August 17, 2022

Black Hole Star Destroyer: Scientists Fling Model Stars at a Virtual Black Hole to See Who Survives

This animation depicts a star experiencing spaghettification as its drawn in by a supermassive black hole throughout a tidal interruption event. Credit: ESO/M. Kornmesser
Enjoy as eight stars skirt a black hole 1 million times the mass of the Sun in these supercomputer simulations. As they approach, all are stretched and deformed by the black holes gravity.
Watch eight model stars stretch and warp as they approach a virtual black hole 1 million times the mass of the Sun. The black hole rips some stars apart into a stream of gas, a phenomenon called a tidal disruption event. These simulations reveal that damage and survival depend on the stars preliminary densities.
These simulations, led by Taeho Ryu, a fellow at the Max Planck Institute for Astrophysics in Garching, Germany, are the very first to combine the physical impacts of Einsteins basic theory of relativity with sensible excellent density models. The virtual stars vary from about one-tenth to 10 times the Suns mass.

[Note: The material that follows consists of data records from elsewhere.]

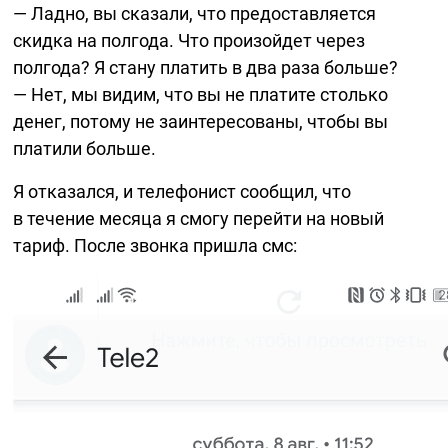
— Ладно, вы сказали, что предоставляется
скидка на полгода. Что произойдет через
полгода? Я стану платить в два раза больше?
— Нет, мы видим, что вы не платите столько
денег, потому не заинтересованы, чтобы вы
платили больше.
Я отказался, и телефонист сообщил, что
в течение месяца я смогу перейти на новый
тариф. После звонка пришла смс:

The division between stars that completely interfere with and those that sustain isnt just associated to mass. Rather, survival depends more on the stars density.
From delegated right, this illustration shows 4 photos of a virtual Sun-like star as it approaches a black hole with 1 million times the Suns mass. The star stretches, looses some mass, and after that starts to regain its shape as it moves away from the black hole. Credit: NASAs Goddard Space Flight Center/Taeho Ryu (MPA).
Ryu and his team likewise examined how other attributes, such as various great void masses and excellent close techniques, affect tidal interruption events. The results will help astronomers approximate how typically full tidal interruptions happen in deep space and will help them in building more precise images of these calamitous cosmic incidents.
Reference: “Tidal Disruptions of Main-sequence Stars. I. Observable Quantities and Their Dependence on Stellar and Black Hole Mass” by Taeho Ryu, Julian Krolik, Tsvi Piran and Scott C. Noble, 25 November 2021, The Astrophysical Journal.DOI: 10.3847/ 1538-4357/ abb3cf.

View as eight stars skirt a black hole 1 million times the mass of the Sun in these supercomputer simulations. View 8 model stars stretch and deform as they approach a virtual black hole 1 million times the mass of the Sun. The black hole rips some stars apart into a stream of gas, a phenomenon called a tidal interruption event. From left to right, this illustration shows four pictures of a virtual Sun-like star as it approaches a black hole with 1 million times the Suns mass.